» **TASK**
Copy out each line of text from the listing below, word for word and in the same order, and leave the picture out of your answer.

» **INFORMATION GIVEN**
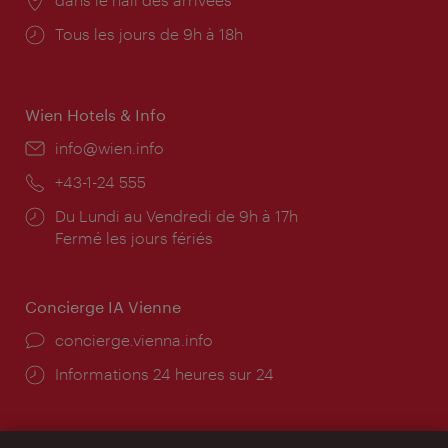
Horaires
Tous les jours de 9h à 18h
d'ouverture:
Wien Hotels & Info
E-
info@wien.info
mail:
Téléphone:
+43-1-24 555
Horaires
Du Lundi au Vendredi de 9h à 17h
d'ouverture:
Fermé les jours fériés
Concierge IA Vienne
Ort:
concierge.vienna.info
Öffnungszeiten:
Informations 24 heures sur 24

» **RESPONSE TO THE TASK**
Horaires
Tous les jours de 9h à 18h
d'ouverture:
Wien Hotels & Info
E-
info@wien.info
mail:
Téléphone:
+43-1-24 555
Horaires
Du Lundi au Vendredi de 9h à 17h
d'ouverture:
Fermé les jours fériés
Concierge IA Vienne
Ort:
concierge.vienna.info
Öffnungszeiten:
Informations 24 heures sur 24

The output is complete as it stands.